## Exercise passage
══════
My wife’s astounding response to her cancer diagnosos

13 02 2016

Talking about what it looks like to sacrifice, let me give you this personal story…

The skills provided in this trail guide have been learned through following after Christ over arduous paths. Though these truths rest in plain sight on the pages of scripture, they may be invisible when sitting in the comforts of an easy life. Only as I have been plunged into harsh canyons have I seen these scriptures in their true light. Or shall I say I have seen them only in the shadows? I can trace my own journey into these truths back to a time when my wife became terribly ill.
We had lived in Kenya for the better part of ten years – my wife Lyn, and two daughters Lauren and Heather. When people would ask us what that decade was like I would often reply, “Good… and hard.” Sometimes the lifestyle and work was difficult, but our lives were tremendously enriched by the wonderful Kenyan people, our daughter’s school experience, and the fruitfulness of our ministry. But toward the end of our time there, my wife began to feel weaker and weaker. She began to get various stomach ailments more often than she felt well. To give you the short version, we agreed with the leaders of our mission organization that we should move back to the U.S. Lyn barely survived the long, arduous flight. After hospitalization and tests, Lyn was finally diagnose with acute lymphoblastic leukemia. During the ensuing months of treatment, including a bone marrow transplant, our family endured the most demanding testing of our lives. While she lay in the hospital, and as I lay in bed alone, the thought emerged in my mind, “this seems like a death.” I was not referring to my wife’s death, for she recovered from leukemia. By “death” I meant that God seemed to be asking us to lay down every plan, every assumption, and in a sense, every happiness. Our pain was excruciating – a sacrifice as demanding as we could imagine.
══════
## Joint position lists
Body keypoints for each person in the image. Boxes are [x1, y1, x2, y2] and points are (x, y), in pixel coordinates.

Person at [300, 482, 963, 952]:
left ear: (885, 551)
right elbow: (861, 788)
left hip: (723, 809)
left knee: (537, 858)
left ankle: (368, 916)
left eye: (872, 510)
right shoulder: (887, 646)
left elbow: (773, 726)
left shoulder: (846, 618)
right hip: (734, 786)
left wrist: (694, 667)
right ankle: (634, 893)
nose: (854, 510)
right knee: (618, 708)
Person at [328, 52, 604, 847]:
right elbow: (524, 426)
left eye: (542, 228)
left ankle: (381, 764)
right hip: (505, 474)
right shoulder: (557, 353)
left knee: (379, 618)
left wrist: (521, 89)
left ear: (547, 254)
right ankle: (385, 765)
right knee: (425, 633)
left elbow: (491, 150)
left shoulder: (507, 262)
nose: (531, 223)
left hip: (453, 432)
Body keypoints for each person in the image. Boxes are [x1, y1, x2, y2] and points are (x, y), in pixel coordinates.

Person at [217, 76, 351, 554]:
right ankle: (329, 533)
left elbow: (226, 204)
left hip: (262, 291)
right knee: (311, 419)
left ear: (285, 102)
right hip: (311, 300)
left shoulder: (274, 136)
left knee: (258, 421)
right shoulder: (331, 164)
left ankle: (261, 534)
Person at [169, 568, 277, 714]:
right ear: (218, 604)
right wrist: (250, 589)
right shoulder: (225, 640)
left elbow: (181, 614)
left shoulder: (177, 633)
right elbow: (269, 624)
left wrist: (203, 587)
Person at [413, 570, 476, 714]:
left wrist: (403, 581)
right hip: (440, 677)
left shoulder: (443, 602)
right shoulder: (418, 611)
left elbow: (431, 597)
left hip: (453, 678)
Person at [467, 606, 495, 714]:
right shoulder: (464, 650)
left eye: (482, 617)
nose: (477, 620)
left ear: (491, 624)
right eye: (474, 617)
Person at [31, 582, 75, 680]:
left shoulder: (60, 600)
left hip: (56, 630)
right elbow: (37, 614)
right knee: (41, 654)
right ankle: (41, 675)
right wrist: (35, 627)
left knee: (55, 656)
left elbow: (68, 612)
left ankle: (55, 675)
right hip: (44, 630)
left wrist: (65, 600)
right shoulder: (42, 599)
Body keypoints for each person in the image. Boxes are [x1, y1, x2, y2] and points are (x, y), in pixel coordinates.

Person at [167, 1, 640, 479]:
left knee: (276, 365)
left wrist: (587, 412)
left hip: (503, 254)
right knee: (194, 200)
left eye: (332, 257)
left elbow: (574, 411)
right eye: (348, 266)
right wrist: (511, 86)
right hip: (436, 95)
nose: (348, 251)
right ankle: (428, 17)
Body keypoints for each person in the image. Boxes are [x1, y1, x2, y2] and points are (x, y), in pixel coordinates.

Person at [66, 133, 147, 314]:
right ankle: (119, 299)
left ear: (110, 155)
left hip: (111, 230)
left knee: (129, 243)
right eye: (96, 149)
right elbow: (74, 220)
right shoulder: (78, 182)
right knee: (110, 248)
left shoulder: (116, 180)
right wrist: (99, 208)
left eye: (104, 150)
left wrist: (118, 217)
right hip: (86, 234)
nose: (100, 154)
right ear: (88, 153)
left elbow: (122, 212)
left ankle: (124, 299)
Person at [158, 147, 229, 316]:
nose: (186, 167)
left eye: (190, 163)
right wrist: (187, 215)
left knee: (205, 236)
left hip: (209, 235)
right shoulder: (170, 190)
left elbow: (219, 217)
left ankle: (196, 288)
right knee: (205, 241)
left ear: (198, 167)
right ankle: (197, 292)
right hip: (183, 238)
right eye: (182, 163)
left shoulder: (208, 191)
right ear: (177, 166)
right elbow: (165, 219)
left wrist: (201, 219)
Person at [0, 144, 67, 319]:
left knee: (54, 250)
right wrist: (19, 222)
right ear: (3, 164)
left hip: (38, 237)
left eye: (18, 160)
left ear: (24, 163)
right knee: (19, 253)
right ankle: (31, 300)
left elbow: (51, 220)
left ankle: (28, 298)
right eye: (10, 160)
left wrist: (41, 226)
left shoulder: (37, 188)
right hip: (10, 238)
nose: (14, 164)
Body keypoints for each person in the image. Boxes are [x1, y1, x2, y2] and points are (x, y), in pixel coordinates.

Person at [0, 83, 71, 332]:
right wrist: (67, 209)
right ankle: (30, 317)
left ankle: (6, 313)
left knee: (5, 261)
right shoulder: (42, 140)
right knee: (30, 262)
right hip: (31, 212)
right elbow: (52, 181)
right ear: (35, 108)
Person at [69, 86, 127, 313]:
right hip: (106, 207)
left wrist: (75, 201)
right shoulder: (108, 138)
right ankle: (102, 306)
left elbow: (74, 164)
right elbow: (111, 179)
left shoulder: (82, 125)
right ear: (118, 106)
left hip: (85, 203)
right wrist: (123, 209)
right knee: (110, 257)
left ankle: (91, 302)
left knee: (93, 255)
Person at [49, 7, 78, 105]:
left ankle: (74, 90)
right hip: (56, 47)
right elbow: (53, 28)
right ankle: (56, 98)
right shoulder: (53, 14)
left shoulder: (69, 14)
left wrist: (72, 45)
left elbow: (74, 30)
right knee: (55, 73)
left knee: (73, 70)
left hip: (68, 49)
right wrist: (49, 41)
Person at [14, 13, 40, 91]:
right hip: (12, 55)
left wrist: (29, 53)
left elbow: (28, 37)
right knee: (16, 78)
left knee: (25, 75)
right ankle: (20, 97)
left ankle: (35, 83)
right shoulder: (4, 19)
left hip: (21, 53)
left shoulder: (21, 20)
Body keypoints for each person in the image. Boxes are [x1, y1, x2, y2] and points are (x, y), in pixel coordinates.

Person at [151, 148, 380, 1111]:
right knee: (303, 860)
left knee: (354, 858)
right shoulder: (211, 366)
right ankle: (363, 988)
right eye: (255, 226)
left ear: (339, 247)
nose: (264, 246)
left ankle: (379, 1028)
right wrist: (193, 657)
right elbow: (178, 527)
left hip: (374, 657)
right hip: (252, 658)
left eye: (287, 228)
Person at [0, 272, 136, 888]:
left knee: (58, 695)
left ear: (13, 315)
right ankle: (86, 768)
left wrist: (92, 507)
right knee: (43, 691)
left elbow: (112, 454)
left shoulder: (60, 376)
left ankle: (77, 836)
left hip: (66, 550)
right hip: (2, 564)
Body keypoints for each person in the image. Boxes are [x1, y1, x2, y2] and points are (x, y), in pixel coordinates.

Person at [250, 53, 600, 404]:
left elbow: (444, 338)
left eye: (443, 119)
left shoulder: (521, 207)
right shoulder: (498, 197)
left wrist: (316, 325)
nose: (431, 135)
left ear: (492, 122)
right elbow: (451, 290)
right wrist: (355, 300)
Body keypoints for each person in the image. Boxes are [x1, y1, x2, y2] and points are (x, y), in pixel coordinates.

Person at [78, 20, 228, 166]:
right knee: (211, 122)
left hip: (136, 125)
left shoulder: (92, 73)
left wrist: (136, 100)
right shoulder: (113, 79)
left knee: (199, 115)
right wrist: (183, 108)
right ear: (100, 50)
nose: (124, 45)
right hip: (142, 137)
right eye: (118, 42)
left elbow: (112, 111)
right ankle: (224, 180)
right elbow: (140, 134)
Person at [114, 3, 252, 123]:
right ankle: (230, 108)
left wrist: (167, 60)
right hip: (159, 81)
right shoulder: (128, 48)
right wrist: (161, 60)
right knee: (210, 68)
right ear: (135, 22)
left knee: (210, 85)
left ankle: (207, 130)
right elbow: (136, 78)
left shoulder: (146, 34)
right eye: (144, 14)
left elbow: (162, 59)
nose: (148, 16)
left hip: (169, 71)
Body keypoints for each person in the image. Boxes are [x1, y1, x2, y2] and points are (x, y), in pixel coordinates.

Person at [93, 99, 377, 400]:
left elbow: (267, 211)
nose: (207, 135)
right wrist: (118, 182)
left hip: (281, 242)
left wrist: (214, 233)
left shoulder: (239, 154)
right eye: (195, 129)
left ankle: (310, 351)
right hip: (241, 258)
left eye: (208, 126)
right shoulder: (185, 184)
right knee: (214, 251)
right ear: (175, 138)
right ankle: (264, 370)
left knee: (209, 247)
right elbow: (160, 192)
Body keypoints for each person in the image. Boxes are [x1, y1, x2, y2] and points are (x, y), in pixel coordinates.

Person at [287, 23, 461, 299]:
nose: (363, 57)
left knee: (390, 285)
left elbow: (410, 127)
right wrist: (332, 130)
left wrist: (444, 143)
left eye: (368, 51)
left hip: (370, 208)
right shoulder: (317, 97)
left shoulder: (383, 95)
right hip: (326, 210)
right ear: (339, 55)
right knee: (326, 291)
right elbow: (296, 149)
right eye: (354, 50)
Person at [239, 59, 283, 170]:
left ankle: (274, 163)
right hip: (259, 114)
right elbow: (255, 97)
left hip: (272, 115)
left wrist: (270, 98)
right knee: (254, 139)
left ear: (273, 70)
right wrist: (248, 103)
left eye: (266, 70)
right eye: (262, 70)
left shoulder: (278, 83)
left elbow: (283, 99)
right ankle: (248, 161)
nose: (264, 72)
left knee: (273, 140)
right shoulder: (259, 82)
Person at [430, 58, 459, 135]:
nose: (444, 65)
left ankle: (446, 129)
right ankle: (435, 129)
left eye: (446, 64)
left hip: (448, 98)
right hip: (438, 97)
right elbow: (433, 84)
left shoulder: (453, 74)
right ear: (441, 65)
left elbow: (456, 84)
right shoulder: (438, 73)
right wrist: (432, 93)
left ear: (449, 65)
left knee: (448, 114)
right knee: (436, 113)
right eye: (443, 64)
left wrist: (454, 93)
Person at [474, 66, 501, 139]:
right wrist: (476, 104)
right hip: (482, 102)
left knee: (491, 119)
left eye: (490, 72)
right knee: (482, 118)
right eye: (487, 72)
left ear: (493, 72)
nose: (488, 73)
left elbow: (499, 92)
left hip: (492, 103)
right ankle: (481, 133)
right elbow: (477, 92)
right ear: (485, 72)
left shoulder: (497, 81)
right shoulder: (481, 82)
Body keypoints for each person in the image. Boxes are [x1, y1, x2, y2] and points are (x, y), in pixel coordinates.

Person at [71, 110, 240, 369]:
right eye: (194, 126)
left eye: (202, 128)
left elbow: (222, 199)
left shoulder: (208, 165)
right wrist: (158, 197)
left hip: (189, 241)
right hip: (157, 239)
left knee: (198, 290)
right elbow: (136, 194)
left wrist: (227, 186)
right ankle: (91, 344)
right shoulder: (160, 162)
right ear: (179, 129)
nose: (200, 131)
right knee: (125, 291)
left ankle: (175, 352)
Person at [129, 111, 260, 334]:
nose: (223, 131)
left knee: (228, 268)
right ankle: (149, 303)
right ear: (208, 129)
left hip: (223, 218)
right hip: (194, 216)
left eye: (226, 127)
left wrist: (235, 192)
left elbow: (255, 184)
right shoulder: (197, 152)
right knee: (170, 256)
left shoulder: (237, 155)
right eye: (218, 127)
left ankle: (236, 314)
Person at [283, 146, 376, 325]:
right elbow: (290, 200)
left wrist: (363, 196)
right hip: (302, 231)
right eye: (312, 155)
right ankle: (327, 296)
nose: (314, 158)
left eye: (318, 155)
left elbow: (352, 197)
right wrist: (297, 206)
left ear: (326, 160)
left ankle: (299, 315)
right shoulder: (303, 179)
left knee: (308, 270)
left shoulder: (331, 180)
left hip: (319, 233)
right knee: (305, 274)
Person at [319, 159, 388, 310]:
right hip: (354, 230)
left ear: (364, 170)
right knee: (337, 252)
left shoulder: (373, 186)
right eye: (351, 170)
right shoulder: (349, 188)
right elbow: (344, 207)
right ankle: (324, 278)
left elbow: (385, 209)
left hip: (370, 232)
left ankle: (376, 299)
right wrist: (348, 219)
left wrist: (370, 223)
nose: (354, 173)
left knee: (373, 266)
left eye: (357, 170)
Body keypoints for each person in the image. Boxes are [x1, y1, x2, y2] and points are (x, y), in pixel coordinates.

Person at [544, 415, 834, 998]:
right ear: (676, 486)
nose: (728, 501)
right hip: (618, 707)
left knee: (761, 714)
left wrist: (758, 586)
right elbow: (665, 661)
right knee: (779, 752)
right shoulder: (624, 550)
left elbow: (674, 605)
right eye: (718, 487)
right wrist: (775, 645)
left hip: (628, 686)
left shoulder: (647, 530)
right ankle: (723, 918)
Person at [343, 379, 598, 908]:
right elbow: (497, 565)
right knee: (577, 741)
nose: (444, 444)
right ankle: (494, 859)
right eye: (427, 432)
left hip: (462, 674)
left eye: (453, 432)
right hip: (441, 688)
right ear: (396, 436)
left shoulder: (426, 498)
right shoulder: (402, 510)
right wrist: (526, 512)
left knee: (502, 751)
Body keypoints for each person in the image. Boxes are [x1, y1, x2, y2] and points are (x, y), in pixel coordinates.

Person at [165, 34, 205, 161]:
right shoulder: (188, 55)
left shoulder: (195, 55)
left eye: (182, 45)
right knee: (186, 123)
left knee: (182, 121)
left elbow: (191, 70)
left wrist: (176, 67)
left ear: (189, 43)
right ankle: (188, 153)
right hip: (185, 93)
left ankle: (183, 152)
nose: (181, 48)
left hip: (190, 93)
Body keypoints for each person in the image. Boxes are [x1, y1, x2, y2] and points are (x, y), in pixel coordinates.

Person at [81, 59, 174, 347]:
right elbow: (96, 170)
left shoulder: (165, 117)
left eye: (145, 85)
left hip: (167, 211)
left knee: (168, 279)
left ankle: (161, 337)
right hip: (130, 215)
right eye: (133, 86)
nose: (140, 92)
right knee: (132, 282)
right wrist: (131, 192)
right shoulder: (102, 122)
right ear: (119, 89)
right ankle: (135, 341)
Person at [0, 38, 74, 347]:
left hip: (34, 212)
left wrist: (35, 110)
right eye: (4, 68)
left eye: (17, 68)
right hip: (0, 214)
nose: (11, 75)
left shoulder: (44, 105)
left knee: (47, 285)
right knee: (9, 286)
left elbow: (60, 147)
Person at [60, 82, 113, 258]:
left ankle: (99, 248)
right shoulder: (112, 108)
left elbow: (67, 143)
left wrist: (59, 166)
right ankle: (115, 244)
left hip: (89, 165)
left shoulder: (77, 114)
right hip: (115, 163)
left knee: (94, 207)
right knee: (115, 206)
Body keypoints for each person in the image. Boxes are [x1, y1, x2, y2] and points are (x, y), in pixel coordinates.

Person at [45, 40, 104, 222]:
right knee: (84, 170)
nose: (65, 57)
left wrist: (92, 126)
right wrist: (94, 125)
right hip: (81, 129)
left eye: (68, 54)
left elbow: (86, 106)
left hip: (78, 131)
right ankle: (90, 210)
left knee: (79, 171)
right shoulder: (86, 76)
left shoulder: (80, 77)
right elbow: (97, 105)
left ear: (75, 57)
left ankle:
══════
## Exercise 1
Answer these questions about the account of Lyn's illness:
(a) For about how long had the family lived in Kenya?
(b) With what disease was Lyn finally diagnosed?
(c) What reply was often given when people asked what that decade was like?
## Exercise 2
Resume the account of Lyn's illness and the family's sacrifice, continuing after its last sentence.
The records come from a different source than the text.

## Answer area 1
(a) The better part of ten years.
(b) Acute lymphoblastic leukemia.
(c) "Good… and hard."

## Answer area 2
In this instance, the demand of sacrifice preceded our call to surrender. The diagnosis of cancer (our sacrifice) placed us in our Gethsemane, where we had the choice to get angry at God or surrender to Him. After the doctor gave us the diagnosis and left the room, my wife and I hugged each other, weeping, and she said to me, “We must never forget to praise God.” And she meant it, and she lived it. There could be no more powerful way to surrender and say: nevertheless, not as we will it, but as you, God, will it. Do we blame God for cancer? Do we say He is the source of it? Not at all. But sitting in a hospital room with a diagnosis, we knew what was required of us –to please, and even praise Him by walking the trail of the Jesus way.





My wife glimpsed heaven

13 11 2015

Fifteen years ago our family of four returned to the USA after serving in Kenya as missionaries for 10 years. Toward the end of our time in Africa, Lyn got very sick, such that we had to get a special approval from the doctor to travel. After the eight hour flight from Nairobi to Gatwick, Lyn was completely spent and I delayed our onward flight to San Francisco by 24 hours to give Lyn a chance to sleep in the airport annex hotel.

During the night, Lyn slept fitfully. When she woke, she shared with me and our daughters that she had experienced a glimpse of a softly lit passageway beyond which she saw warmth, peace and safety. She was so weak and tired that she asked God to go through the door, but He told her it was not time. We were amazed by this, and thankful to God. We continued our journey, making it to SF on a mere thread of life remaining.

There is a lot to share about what God did in the upcoming months, but suffice it to say for now that Lyn was diagnosed with acute lymphoblastic leukemia and for two years fought the cancer with the help of a bone marrow transplant from her sister Cindy.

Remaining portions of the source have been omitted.